Figure 3b shows the validation results of the disc temperature model.

The battery model is designed based on the equivalent circuit model [9] by open circuit voltage, internal resistance, battery capacity, and battery charge/discharge power as follows:

$$ S\dot{O}C = \left( {V_{oc} - \sqrt {V_{oc}^{2} - 4P_{bat} R_{i} } } \right)/2Q_{bat} R_{i} . $$
(9)

Figure 3c shows the performance validation results of the battery model.

4 Model Validation

To validate the braking system model, we systematically compare field test data and simulation results for Scenarios #1, #2, and #14, as illustrated in Fig. 4. Directly comparing field test data with simulation is challenging due to variations in drivers; the truck was operated by a human driver in the field test, while a driver model controlled the truck in the simulation. However, our primary focus is on ensuring the consistency of the braking limit point during downhill driving under the same gradient road conditions.

In both the field tests and simulation, the order of brake demand distribution was regenerative brake first, followed by the retarder, and then the disc brake. If a brake in priority reaches its torque limit, the next one is engaged. In Scenarios #1 and #2, all three brake systems were activated, whereas in Scenario #14, the retarder was intentionally deactivated to simulate a retarder failure case. Consequently, Scenario #14 underscores the predominant engagement of the primary braking system, surpassing the braking limit point.
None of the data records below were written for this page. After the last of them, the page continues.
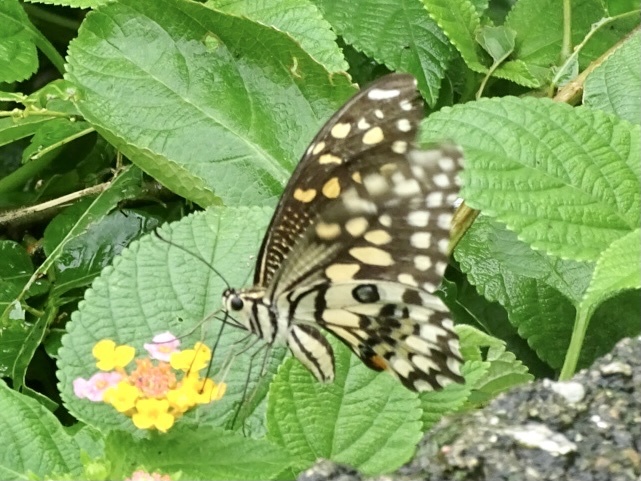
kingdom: Animalia
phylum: Arthropoda
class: Insecta
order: Lepidoptera
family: Papilionidae
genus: Papilio
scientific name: Papilio demoleus
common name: Lime butterfly
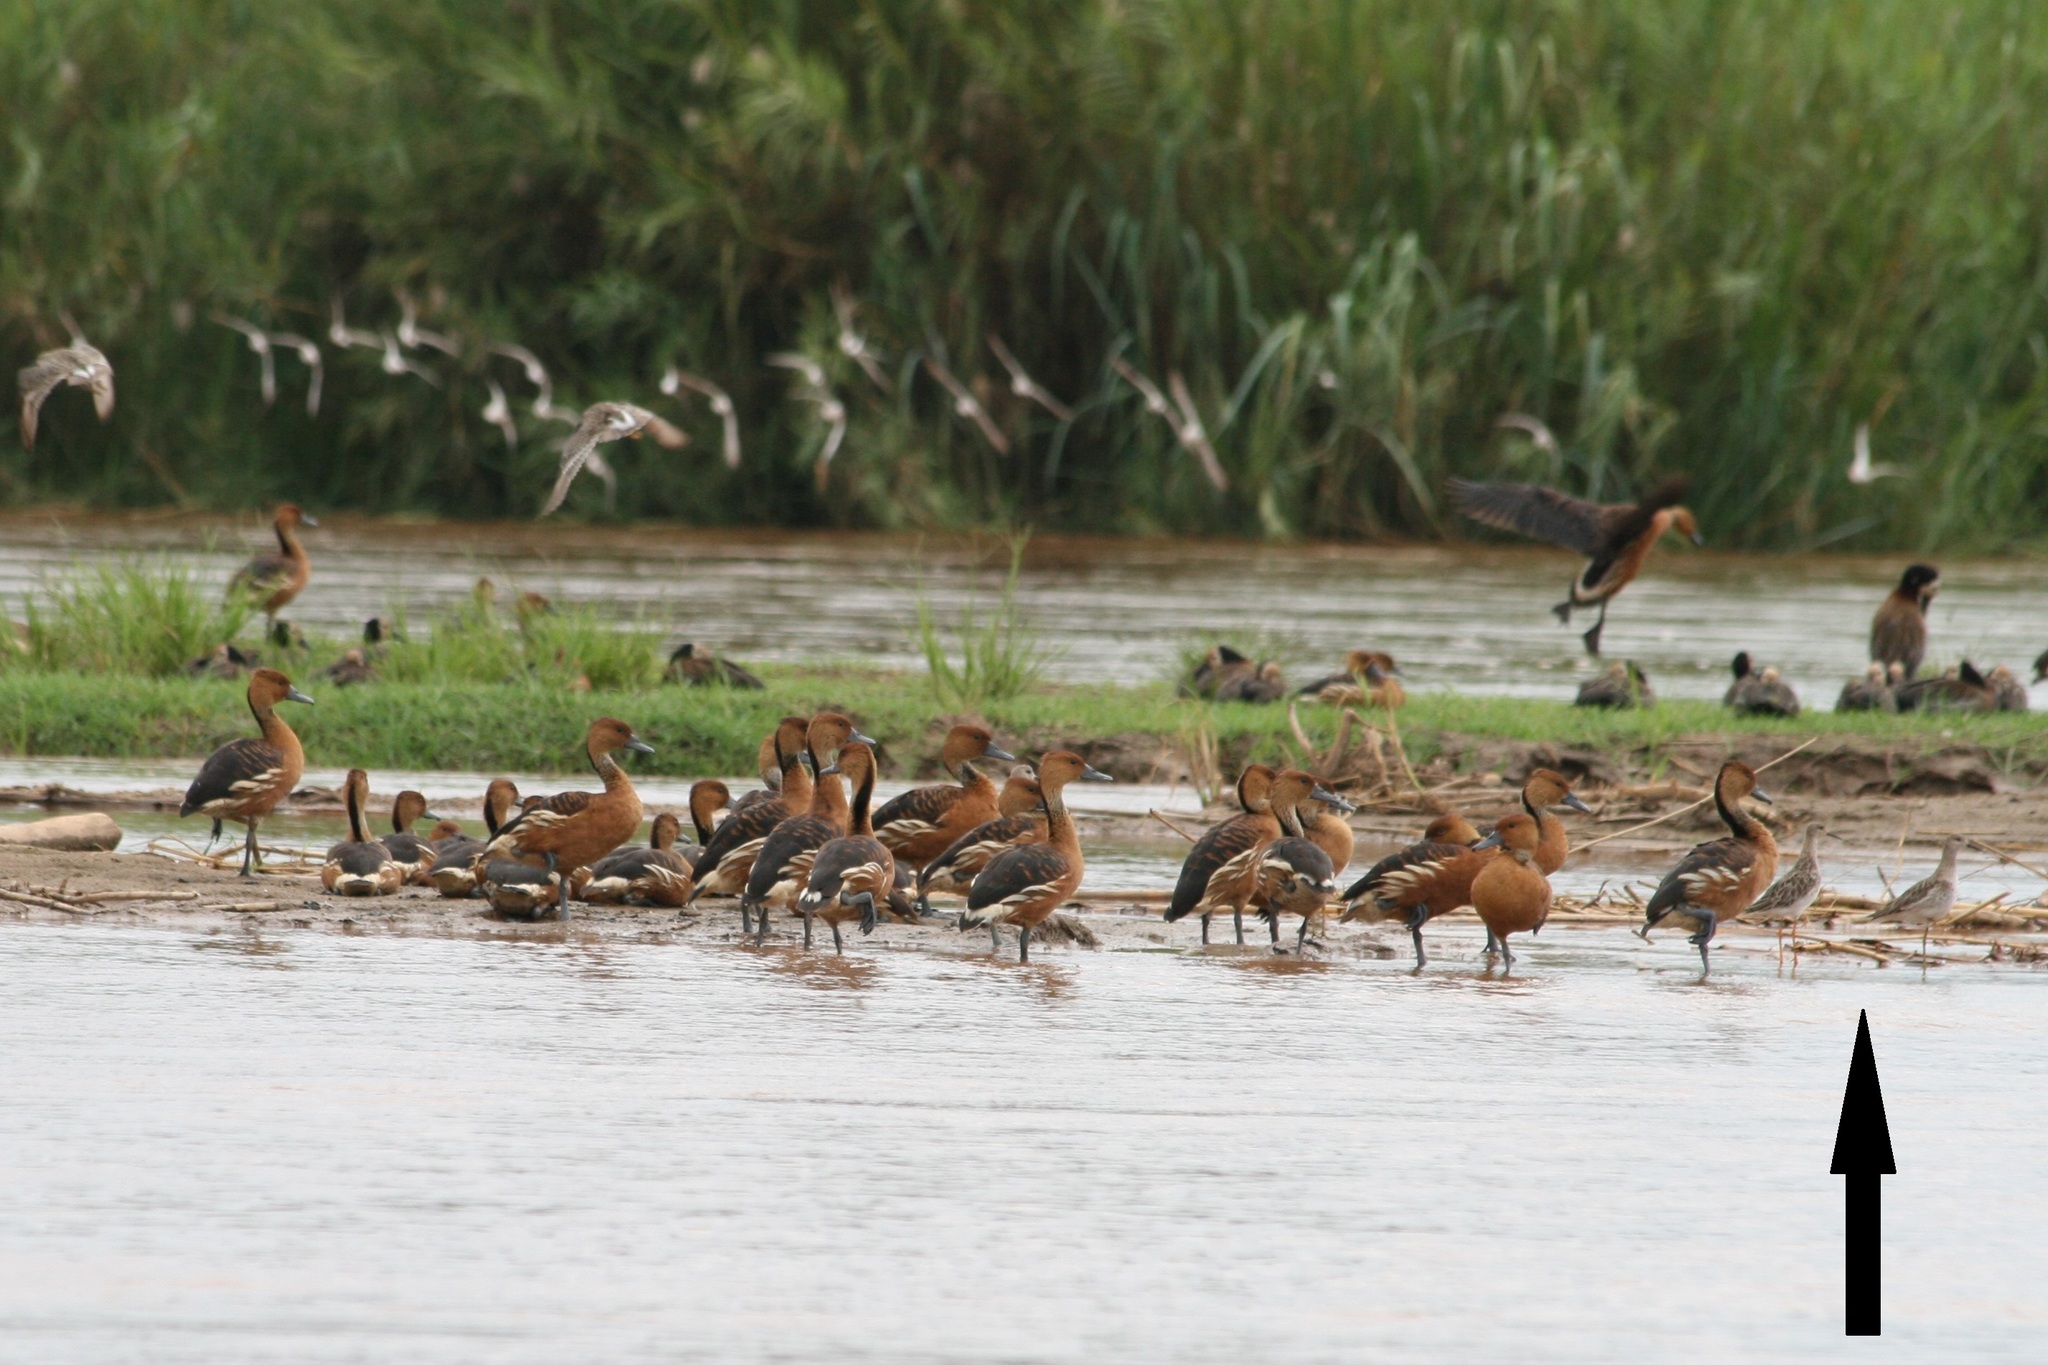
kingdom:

Figure 5 demonstrates the consistency of the proposed model in terms of the distance to the brake operational limit caused by temperature or SOC constraints. Across several scenarios, the model’s distance to the brake limit exhibits a very high correlation. These robust findings affirm the effectiveness of the proposed modeling approach.

5 Conclusion

This paper presents an approach utilizing field test data to model the braking system of fuel cell heavy-duty trucks when internal details are unavailable. It models the primary braking system (air disc brake) and auxiliary systems (regenerative braking and retarder). Specific models for disc temperature, SOC, and retarder oil temperature, representing braking limit points, are developed. Validation against field test data confirms the simulation model’s accuracy in forecasting braking limit points to be over 99%. The proposed method allows for advanced forecasting of braking performance in fuel cell heavy-duty trucks based on design specification changes, optimizing vehicle stability and efficiency through simulation.